Run MACS2 in narrowPeak mode.

  1. Click Launch workflow.

  1. Outputs

This document describes the output produced by the pipeline. Navigate to /bgfs/genomics/fangping/nf-core-atacseq/results to read the results.

Navigate to /bgfs/genomics/fangping/nf-core-atacseq/results/multiqc/narrowPeak to go through the multiqc report.

Click multiqc_report.html to open the report.

nf-core/mag

Assembly and binning of metagenomes. nf-core/mag is a bioinformatics best-practise analysis pipeline for assembly, binning, and annotation of metagenomes.

By default, the pipeline currently performs the following: it supports both short and long reads, quality trims the reads and adapters with fastp and Porechop, and performs basic QC with FastQC. The pipeline then:

  • assigns taxonomy to reads using Centrifuge and/or Kraken2
  • performs assembly using MEGAHIT and SPAdes, and checks their quality using Quast
  • performs metagenome binning using MetaBAT2, and checks the quality of the genome bins using Busco
  • assigns taxonomy to bins using GTDB-Tk and/or CAT

Furthermore, the pipeline creates various reports in the results directory specified, including a MultiQC report summarizing some of the findings and software versions.

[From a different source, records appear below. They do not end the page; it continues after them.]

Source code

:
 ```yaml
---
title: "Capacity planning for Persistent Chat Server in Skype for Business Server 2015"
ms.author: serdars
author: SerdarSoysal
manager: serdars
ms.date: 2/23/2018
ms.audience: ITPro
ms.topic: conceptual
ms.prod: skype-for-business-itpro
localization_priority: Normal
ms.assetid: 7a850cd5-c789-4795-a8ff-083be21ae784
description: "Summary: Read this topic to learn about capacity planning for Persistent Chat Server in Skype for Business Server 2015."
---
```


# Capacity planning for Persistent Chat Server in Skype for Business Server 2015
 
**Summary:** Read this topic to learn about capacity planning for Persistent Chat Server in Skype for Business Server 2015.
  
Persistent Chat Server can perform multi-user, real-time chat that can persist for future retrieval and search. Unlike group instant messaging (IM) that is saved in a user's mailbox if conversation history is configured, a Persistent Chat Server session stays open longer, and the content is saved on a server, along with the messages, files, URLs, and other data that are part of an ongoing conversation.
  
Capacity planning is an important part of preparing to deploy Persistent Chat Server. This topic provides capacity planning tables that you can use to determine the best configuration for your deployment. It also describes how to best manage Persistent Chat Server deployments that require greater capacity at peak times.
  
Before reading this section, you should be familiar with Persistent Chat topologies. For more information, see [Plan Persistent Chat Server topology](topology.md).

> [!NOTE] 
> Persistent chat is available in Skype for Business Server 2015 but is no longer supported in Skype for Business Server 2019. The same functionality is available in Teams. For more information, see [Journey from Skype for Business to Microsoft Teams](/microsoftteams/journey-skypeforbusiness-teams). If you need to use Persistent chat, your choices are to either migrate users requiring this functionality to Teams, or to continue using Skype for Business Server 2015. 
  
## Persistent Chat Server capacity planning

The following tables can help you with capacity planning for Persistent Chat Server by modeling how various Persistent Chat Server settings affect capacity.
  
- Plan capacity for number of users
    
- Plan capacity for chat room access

  1. Logon ondemand.htc.crc.pitt.edu, Click Files -> Home Directory, Click Change directory and go to your bgfs or zfs folder. Test data for mag is in the folder /bgfs/genomics/fangping/nf-core-mag

  1. Within the fastqs folder, I have downloaded the gut metagenome data of antibiotic-treated patients originating from Bertrand et al. Nature Biotechnology (2019). Three samples have been used. Note that sequencing data for the 3 samples have both Illumina and ONT reads.

SAMPLE

ILLUMINA READS: ENA ID

ONT READs: ENA ID

CAPES_S7

ERR3201914

ERR3201938

CAPES_S11

ERR3201918

ERR3201942

CAPES_S21

ERR3201928

ERR3201952

  1. Samplesheet input file

To assign different groups or to include long reads for hybrid assembly with metaSPAdes, you can specify a CSV samplesheet input file that contains the paths to your FASTQ files and additional metadata.

This CSV file should contain the following columns:

sample,group,short_reads_1,short_reads_2,long_reads

The path to long_reads and short_reads_2 is optional. Example samplesheet is at /bgfs/genomics/fangping/nf-core-mag/samples.csv

  1. Fill the launch form

Click Genomics Apps -> nf-core pipelines, choose mag 2.0.0, click Launch, then click Connect to Nextflow

The input field is the absolute path to your sample sheet.

I have kept all other options as default values. Note that Taxonomic classification is disabled by default. cat_db, centrifuge_db and kraken2_db are available under /bgfs/genomics/refs/metagenome_refs

  1. Lauch workflow

When you are ready, click Launch workflow.

  1. Outputs

This document describes the output produced by the pipeline. Navigate to /bgfs/genomics/fangping/nf-core-mag/results to read the results.

Navigate to /bgfs/genomics/fangping/nf-core-mag/results/multiqc to view the multiqc results.

Click multiqc_report.html to read the multiqc report.